What does this mean? Stacks extends its own functionality to enable any number of other networks to deploy on top of it, immediately getting access to the sBTC (e.g. pegged BTC) capital on the Stacks main layer. For BTC holders, this means that by moving their BTC to Stacks, they can now access a wide range of use cases in which they can deploy their BTC, such as lending or borrowing, trading and gaming.
The key opportunity for Stacks is that its architecture enables trustless and permissionless migration of the $1.2T of dormant Bitcoin capital to a far more dynamic execution environment, turning Bitcoin into a productive asset and unlocking its use across myriad applications. There are currently dozens of projects building to do this through various architectures, be it through sidechains, rollups, state channels or client-side verification. The vast majority of these have yet to release a live mainnet, and those that have are fighting to differentiate themselves from the other newly launched projects.
Much like with Ethereum and its ecosystem of L2s, the likelihood of multiple BTC L2s to gain traction and have success is high. However, also like Ethereum, the market has shown that it does not have unlimited appetite for yet-another-EVM-compatible-zk-rollup. Rather, the strongest teams that deploy first with a differentiated offering have won the Ethereum community’s mindshare (e.g. Optimism, Arbitrum, Base).
We believe that the same dynamics will likely play out for Bitcoin L2s, but with an additional criterion: adherence to the Bitcoin ethos of conservatism and security. Rootstock has existed as an EVM compatible BTC L2 network that uses merge mining to secure its network for many years. Similarly, bridged Bitcoin (e.g. wBTC) has been available on Ethereum since 2019 but has never broken above $15B in total value. That is, the market has shown that smart contract functionality for Bitcoin, but at the cost of introducing many new trust assumptions and security risks, is not enough to convince Bitcoin holders to put their coins to productive use. Simply put, 5% yield is not worth the risk of suffering an exploit in a smart contract.

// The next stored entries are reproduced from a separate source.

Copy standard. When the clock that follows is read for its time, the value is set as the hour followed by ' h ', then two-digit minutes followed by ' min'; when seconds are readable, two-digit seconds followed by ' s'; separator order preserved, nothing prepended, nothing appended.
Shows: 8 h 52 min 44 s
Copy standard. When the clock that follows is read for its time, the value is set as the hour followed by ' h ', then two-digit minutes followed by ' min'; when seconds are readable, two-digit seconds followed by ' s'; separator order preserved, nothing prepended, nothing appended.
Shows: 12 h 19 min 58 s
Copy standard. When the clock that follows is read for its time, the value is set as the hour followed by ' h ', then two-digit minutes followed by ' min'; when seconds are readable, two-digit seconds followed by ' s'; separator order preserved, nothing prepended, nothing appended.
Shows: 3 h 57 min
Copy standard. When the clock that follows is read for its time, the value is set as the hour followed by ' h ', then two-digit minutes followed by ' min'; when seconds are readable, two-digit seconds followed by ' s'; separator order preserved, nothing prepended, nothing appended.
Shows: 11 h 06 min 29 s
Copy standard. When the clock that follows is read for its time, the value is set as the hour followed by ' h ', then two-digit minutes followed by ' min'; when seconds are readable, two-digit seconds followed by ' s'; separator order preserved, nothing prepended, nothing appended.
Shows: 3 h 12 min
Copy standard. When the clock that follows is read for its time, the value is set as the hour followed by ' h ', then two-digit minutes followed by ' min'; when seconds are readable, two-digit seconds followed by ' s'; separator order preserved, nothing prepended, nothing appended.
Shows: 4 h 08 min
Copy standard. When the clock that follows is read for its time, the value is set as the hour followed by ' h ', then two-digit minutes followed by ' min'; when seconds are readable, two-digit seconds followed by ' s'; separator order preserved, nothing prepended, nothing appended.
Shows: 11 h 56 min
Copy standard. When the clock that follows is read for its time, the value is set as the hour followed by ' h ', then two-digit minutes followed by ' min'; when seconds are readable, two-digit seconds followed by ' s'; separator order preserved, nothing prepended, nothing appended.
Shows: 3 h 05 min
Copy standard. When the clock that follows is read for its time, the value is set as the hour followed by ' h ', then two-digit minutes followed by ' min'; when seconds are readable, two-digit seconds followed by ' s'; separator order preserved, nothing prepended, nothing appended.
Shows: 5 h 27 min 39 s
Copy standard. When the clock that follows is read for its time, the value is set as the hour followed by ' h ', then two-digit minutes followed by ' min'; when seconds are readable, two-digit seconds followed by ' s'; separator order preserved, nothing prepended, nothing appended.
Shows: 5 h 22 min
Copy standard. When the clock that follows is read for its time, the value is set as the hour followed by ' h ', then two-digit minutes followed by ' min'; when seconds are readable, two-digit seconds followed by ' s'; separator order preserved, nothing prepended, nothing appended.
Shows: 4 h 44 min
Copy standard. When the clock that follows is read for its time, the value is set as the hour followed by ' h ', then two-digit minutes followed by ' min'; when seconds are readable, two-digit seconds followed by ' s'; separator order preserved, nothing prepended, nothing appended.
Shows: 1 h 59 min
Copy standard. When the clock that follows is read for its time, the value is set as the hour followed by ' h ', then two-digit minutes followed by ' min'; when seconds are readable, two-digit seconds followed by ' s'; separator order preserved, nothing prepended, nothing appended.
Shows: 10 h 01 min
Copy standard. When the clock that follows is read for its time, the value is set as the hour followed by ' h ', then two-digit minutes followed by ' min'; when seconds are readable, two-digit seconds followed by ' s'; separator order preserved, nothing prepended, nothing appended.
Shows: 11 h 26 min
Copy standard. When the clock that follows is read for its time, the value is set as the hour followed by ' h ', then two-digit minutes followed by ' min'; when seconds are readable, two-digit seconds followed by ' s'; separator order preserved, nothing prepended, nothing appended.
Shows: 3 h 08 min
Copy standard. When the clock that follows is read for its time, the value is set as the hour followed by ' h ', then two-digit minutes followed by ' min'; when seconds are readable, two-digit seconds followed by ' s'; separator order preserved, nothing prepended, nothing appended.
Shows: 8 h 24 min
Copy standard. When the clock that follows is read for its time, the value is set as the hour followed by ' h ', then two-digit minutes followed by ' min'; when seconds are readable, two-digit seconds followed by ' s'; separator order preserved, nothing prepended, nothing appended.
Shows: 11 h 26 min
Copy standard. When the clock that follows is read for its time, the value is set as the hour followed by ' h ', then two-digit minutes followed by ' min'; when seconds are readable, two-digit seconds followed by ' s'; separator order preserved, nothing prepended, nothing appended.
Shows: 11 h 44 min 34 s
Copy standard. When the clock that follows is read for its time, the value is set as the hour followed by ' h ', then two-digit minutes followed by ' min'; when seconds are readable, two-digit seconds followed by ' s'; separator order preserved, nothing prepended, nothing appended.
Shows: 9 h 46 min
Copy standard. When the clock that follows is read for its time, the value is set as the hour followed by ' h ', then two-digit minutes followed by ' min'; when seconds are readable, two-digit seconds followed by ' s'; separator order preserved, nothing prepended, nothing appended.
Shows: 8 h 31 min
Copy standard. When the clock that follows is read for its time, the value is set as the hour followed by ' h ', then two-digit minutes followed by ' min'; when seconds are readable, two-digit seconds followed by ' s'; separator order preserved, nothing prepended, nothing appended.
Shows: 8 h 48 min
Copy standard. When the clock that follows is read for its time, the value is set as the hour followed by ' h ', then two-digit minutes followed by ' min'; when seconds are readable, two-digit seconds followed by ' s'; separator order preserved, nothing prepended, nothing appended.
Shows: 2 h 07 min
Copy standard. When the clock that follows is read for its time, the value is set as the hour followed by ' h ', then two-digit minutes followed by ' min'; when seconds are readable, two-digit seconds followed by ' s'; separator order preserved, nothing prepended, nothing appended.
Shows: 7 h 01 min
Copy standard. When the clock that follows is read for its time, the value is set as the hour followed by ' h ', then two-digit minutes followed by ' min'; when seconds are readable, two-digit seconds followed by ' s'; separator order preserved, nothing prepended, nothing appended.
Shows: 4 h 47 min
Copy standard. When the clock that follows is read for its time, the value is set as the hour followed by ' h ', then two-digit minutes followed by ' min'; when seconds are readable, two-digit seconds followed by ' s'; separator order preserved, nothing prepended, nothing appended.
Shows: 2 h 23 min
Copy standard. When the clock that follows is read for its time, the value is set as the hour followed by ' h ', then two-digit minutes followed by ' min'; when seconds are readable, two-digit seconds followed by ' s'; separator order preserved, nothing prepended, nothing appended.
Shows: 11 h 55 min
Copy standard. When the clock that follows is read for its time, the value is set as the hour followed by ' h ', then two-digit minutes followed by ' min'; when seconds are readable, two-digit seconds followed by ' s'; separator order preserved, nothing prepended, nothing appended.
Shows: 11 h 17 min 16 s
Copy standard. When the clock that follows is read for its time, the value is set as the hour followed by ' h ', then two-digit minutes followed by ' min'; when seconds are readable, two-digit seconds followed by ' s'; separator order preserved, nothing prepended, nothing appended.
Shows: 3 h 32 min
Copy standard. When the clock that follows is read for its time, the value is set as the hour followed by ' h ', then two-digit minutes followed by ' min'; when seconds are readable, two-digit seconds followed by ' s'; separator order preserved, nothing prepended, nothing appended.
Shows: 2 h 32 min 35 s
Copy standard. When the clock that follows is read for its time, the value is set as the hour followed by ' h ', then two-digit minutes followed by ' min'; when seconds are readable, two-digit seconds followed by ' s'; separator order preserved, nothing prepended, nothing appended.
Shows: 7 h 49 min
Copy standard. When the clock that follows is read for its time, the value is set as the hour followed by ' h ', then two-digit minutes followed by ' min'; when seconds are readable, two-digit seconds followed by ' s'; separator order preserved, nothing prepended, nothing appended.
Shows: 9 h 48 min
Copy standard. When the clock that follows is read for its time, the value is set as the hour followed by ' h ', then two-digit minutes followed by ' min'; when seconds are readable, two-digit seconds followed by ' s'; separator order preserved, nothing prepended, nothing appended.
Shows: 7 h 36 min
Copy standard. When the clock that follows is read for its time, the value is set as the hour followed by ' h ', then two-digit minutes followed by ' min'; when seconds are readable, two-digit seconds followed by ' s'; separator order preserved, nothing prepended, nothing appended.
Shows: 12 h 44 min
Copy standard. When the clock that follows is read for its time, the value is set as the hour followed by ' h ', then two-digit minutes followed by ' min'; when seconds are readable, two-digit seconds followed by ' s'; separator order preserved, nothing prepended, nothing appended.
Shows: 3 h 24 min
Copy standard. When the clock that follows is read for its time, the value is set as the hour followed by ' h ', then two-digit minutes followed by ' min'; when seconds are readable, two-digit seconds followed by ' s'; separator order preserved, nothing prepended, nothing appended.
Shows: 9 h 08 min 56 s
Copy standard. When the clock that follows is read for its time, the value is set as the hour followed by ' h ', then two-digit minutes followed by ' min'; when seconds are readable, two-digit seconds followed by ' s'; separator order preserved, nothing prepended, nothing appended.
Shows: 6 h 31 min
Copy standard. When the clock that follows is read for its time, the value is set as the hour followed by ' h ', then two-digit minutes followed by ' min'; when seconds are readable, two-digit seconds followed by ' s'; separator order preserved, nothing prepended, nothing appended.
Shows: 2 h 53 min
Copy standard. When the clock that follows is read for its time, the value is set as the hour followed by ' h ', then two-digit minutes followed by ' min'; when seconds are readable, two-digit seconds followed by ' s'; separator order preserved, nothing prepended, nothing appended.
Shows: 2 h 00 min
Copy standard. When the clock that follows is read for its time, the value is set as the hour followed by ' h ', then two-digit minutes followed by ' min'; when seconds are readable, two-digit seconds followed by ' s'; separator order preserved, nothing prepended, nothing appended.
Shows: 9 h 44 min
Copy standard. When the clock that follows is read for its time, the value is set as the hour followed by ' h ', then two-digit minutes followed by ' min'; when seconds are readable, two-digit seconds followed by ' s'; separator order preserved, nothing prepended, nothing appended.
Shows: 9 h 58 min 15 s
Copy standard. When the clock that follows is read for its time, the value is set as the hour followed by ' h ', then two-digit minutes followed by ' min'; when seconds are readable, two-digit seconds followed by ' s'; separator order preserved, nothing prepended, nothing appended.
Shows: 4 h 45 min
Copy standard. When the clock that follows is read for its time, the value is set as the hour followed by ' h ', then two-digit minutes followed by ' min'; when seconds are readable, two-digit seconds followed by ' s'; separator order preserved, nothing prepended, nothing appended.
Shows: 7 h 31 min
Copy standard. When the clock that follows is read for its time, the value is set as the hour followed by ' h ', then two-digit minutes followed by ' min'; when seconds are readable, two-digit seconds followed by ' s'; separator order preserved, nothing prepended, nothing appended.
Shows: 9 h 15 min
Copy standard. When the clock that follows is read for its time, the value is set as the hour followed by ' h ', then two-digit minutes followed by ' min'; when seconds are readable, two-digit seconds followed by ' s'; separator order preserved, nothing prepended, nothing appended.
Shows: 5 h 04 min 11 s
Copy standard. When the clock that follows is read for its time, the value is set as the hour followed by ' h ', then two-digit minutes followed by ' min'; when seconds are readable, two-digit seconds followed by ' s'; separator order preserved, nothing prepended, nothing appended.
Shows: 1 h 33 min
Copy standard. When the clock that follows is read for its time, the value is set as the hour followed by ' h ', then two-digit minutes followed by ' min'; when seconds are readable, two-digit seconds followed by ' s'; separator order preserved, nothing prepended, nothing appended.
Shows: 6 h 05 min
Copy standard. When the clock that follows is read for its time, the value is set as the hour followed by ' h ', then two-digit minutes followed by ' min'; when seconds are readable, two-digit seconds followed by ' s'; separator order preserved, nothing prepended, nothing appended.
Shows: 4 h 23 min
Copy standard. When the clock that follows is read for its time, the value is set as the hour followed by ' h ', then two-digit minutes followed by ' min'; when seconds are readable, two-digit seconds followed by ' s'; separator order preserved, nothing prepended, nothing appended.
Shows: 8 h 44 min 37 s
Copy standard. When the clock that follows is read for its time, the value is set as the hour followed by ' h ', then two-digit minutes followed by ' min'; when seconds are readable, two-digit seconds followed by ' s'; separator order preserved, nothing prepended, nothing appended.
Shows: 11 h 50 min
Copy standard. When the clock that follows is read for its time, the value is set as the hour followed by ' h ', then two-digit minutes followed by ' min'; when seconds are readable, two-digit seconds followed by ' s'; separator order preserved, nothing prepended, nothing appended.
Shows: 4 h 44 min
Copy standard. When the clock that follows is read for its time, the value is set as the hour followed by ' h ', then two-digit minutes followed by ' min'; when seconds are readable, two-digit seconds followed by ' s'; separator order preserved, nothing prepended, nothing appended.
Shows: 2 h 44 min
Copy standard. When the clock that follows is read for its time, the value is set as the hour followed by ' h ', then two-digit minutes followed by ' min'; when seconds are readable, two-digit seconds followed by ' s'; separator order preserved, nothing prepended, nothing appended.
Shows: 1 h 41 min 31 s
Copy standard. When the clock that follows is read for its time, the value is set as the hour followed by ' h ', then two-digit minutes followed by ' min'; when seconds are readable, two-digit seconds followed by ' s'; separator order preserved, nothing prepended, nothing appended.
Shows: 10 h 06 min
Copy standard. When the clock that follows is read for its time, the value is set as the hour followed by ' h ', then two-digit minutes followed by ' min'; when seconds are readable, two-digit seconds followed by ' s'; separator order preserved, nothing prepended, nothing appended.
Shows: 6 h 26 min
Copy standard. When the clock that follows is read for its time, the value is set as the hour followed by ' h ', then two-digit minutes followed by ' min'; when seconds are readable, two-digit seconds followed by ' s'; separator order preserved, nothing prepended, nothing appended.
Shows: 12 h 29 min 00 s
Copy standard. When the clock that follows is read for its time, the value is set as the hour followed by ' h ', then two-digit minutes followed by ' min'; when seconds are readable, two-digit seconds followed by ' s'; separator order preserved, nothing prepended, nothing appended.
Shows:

Many of the newly launching projects are introducing these additional trust assumptions and security risks inherent in their architectures (e.g. fraud proofs aren’t even live on the leading Ethereum L2s, and ZK implementations introduce heavy hardware requirements for their nodes, necessarily limiting participation). However, with Stacks’ sBTC release and Nakamoto upgrade now complete, it differentiates itself from rival projects through live Bitcoin finality, trustless and permissionless pegging, a limited and secure programming language, and lightweight nodes. Each of these positions Stacks closest to the native BTC vision and coupled with its high scaling potential through subnet support, puts Stacks in a prime spot to solidify its lead as the top BTC L2 solution.
This is why we invested in Stacks in October 2023 and continue to believe it will be a top project in the BTC L2 ecosystem.